My daughters and I made these cute DIY holiday shirts since Christmas is around the corner. Using only fonts available in the Cricut Design Space, I created a text design for our DIY Christmas Shirt that reads “I'm on the Nice List.” The whole project took about 30 minutes from start to finish.
DIY Christmas Shirt “I'm on the Nice List”
- Cricut Holographic Sparkle Iron-On Green
- Cricut Cutting Mat
- Cricut Explore Air
- Create your art file in Cricut Design Space. The DIY Christmas “I'm on the Nice List” file I created is a public file and you can use it from here.
- Apply your Cricut Holographic Sparkle Iron-On Green to the Cricut Cutting Mat. Load the mat into the Cricut Explore Air.
- Follow the directions in the Cricut Design Space to cut the file. (Make note to mirror the image because it's an iron-on.)
- Remove negative Cricut iron-on pieces, leaving only the desired cut image on the liner (this process is known as weeding). Using the weeder (found in the Cricut Tool Kit can make this process faster and less tedious). One of these days I will get myself the Cricut BrightPad to make this process even easier.

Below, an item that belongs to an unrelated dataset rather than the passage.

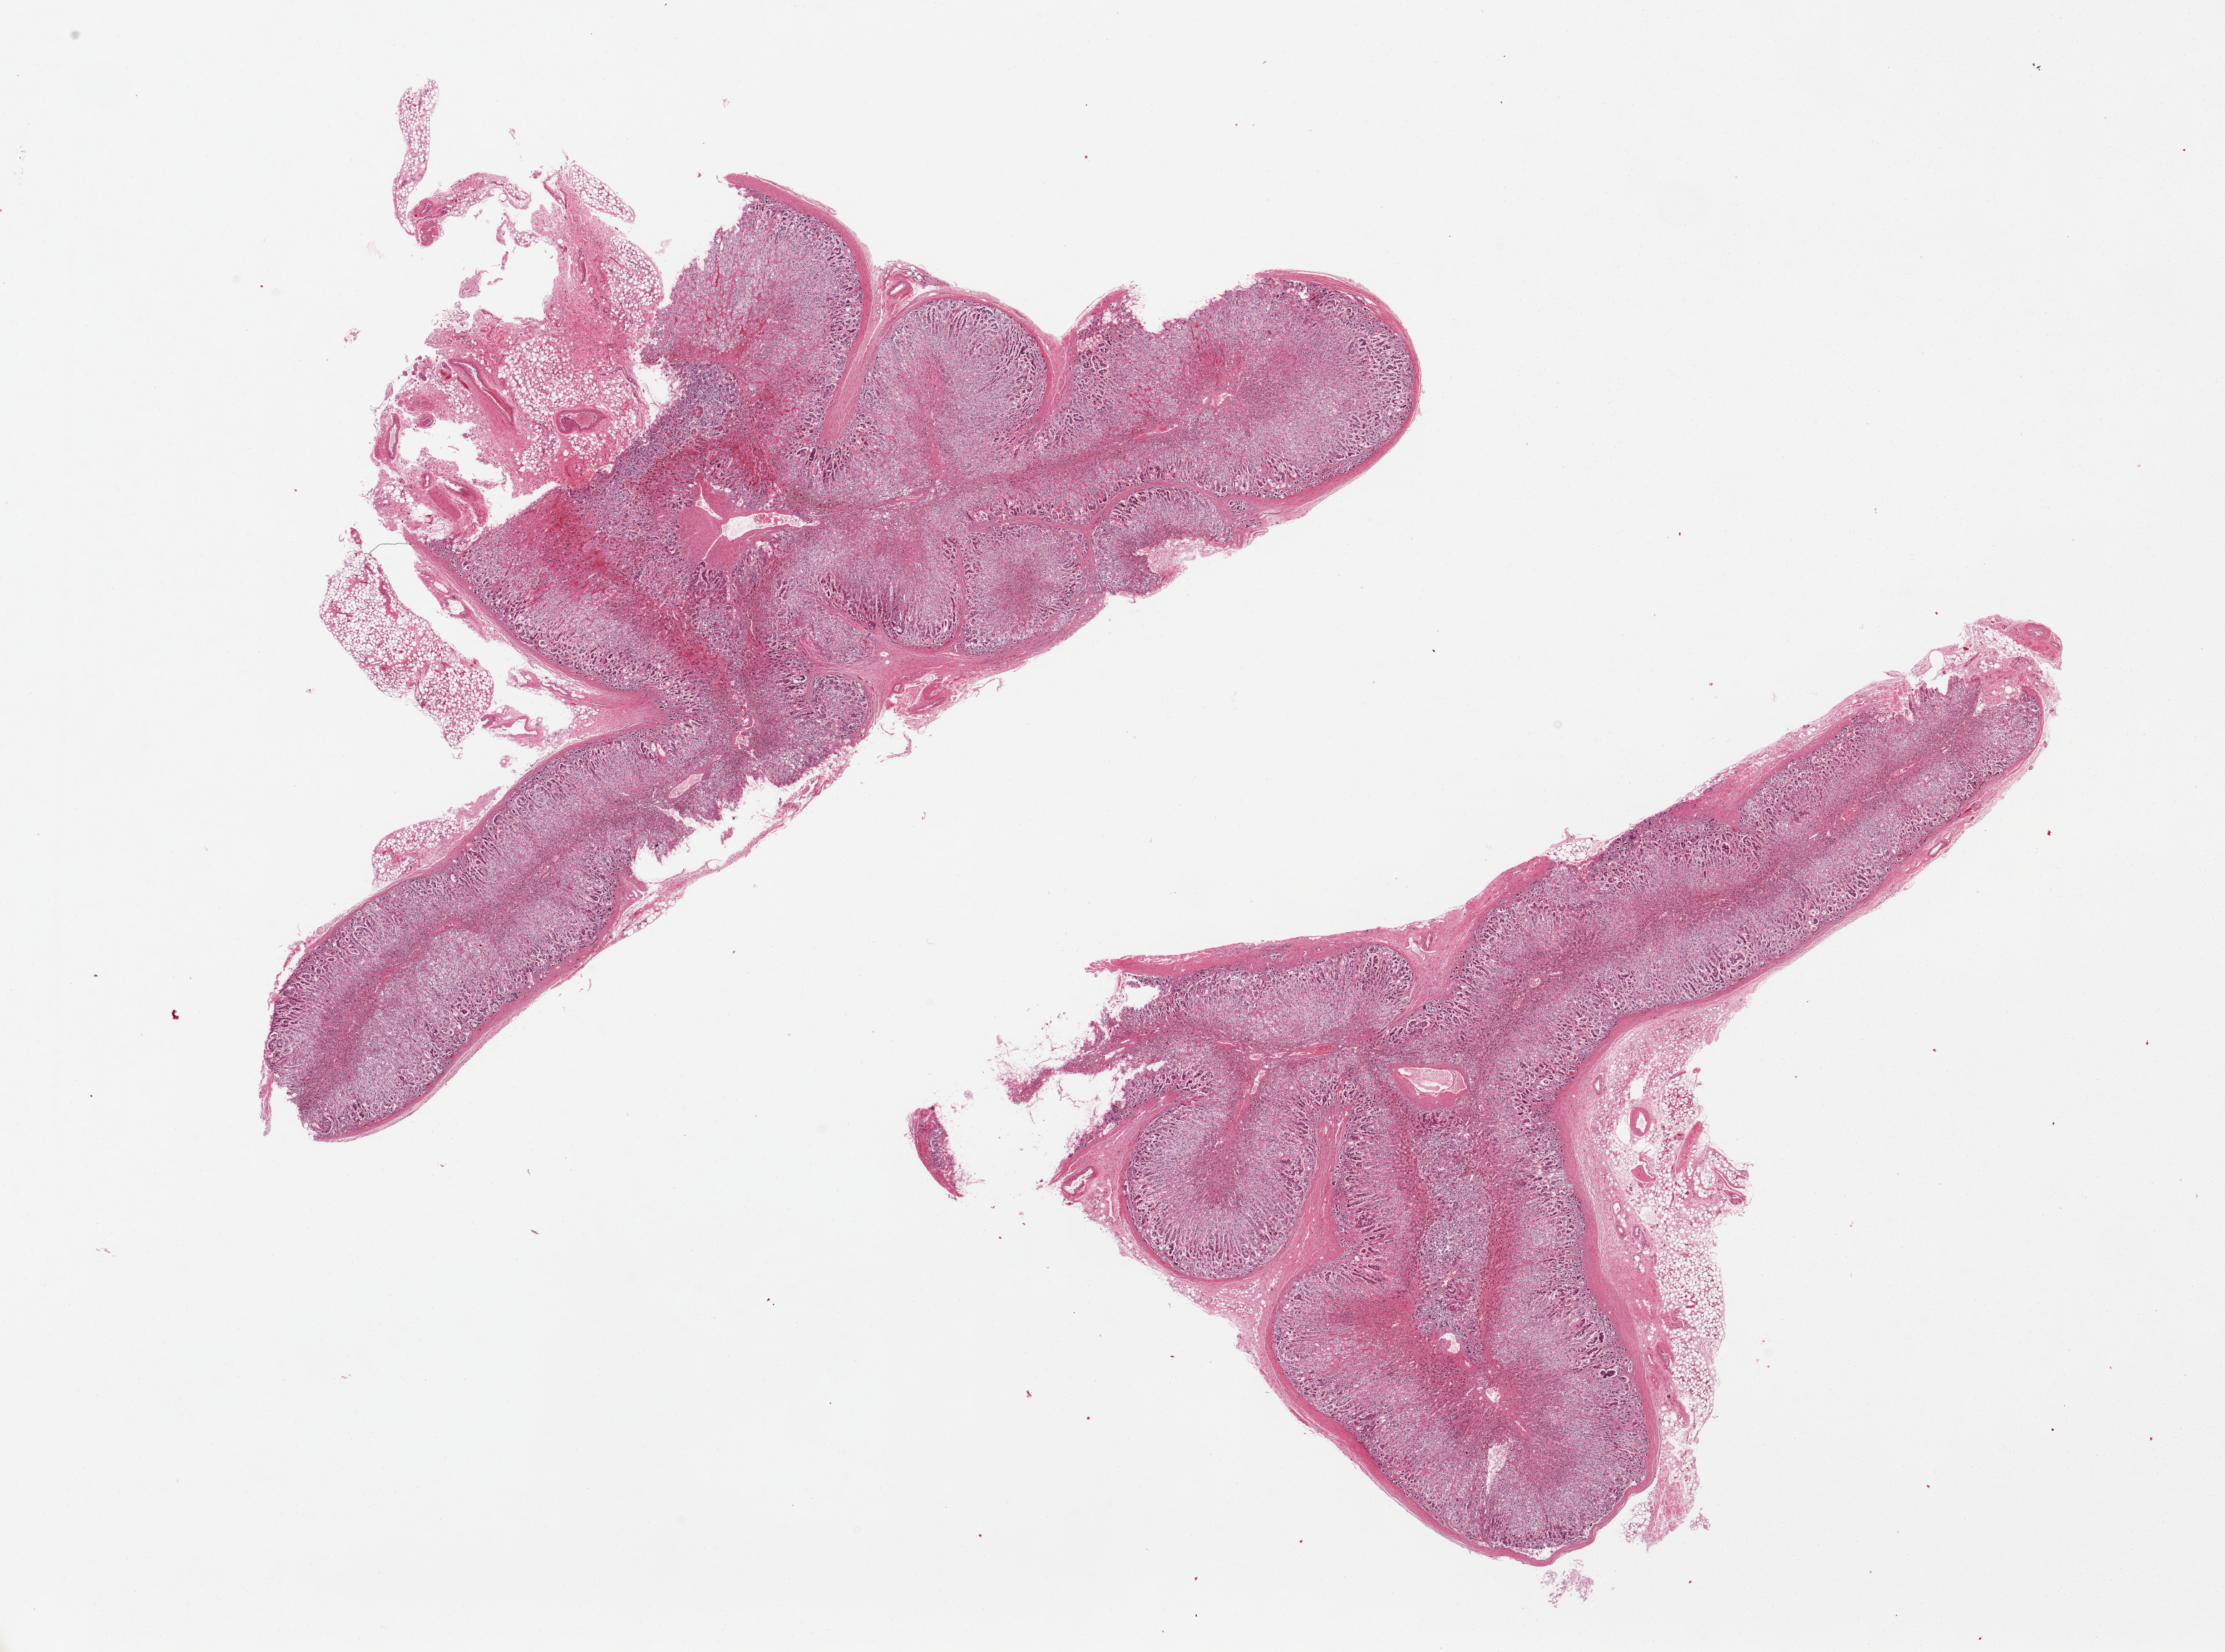
Whole-slide image, haematoxylin and eosin stain — low-resolution overview of the scanned area, about 24.6 x 18.3 mm (acquisition: 20x scan). PAXgene-fixed, paraffin-embedded tissue. Target tissue: adrenal gland. Tissue donor sample. Donor sex: male.
Pathologist's review note for this sample: 2 pieces.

- Apply Cricut Holographic Sparkle Iron-On Green following directions on the packaging. (Note that each iron-on product varies a little in its instructions). I can't wait to grab a Cricut EasyPress. I think this will be a present to myself this holiday season. I love the idea of the even 9×9 ironing surface for making shirts and the like. How easy would that be instead of a standard iron?!?